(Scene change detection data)
=-=-=

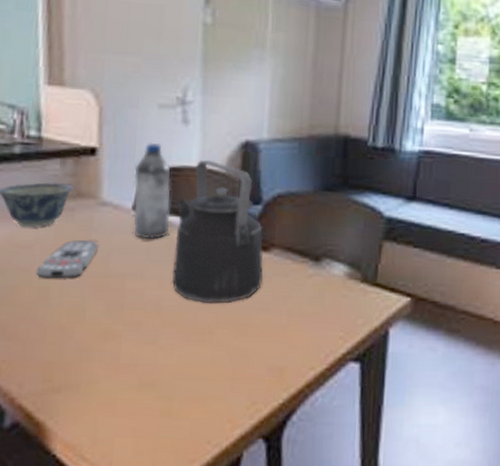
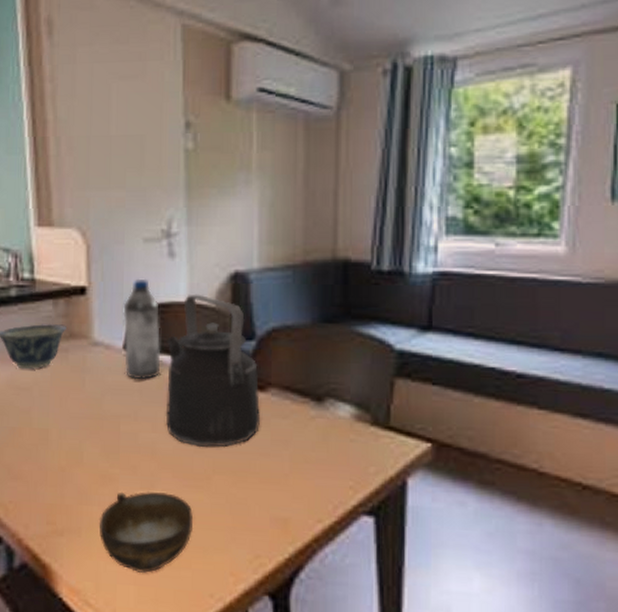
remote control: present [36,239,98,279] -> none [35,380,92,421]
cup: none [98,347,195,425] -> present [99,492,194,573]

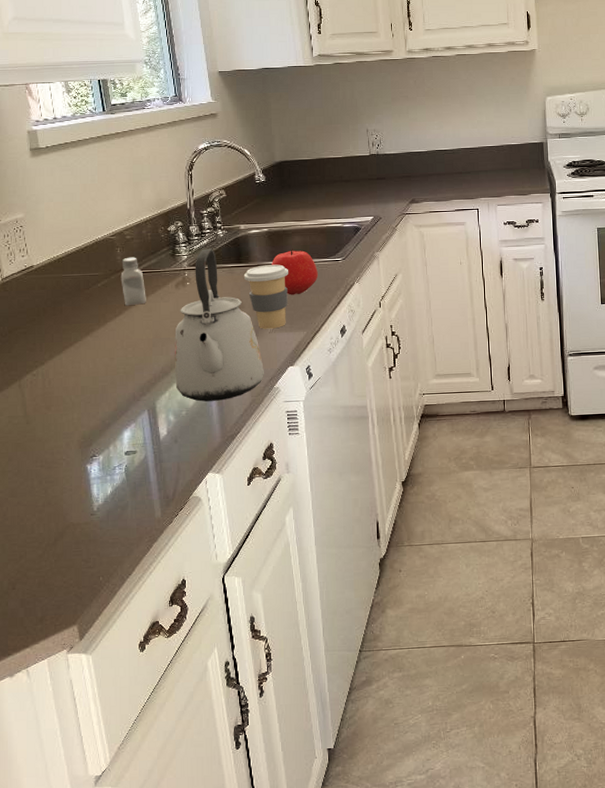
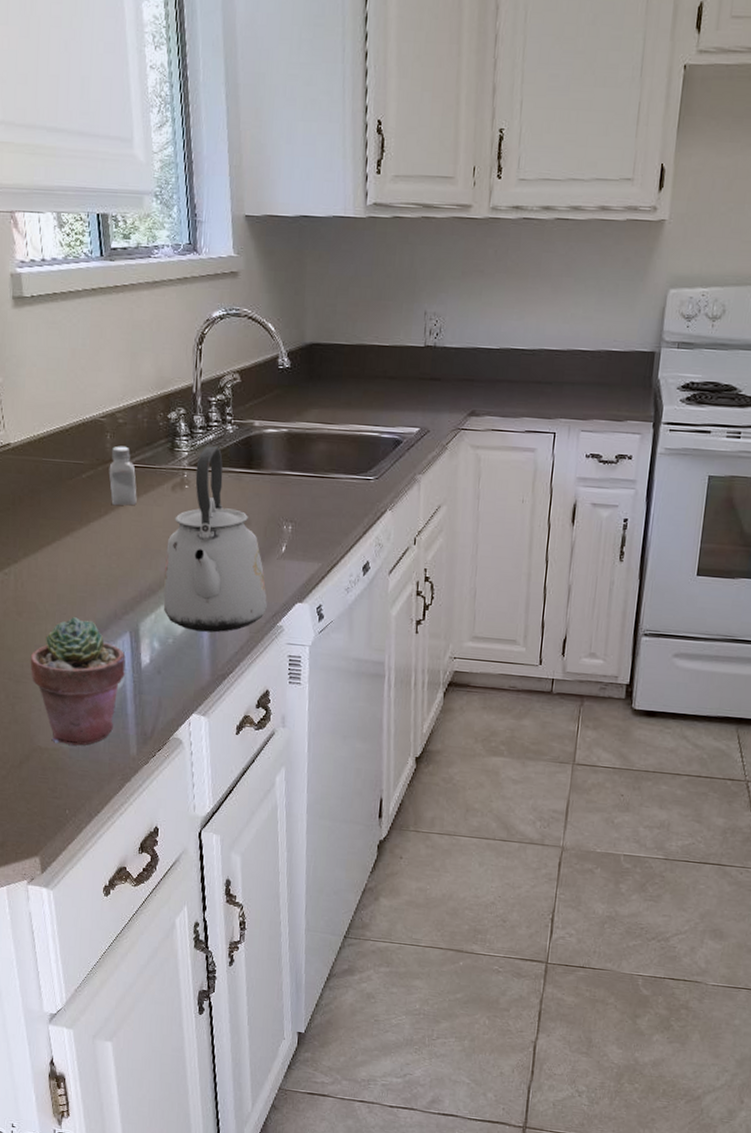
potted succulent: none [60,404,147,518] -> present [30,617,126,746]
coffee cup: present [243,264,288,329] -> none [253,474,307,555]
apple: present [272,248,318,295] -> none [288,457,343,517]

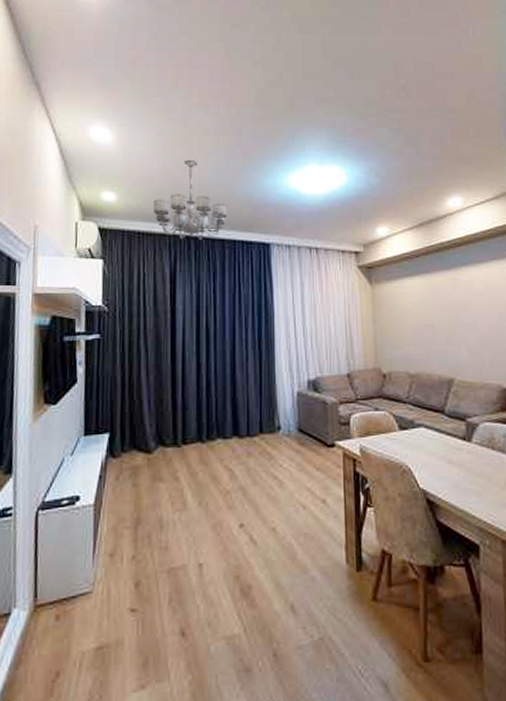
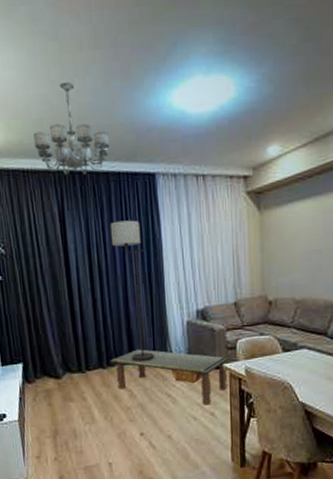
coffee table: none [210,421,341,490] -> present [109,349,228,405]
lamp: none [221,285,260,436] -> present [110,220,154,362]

=-=-=

▶ _Aim of the task_: Using the records above, copy all lines that include the word "coffee".

▶ _Response_:
coffee cup: present [243,264,288,329] -> none [253,474,307,555]
coffee table: none [210,421,341,490] -> present [109,349,228,405]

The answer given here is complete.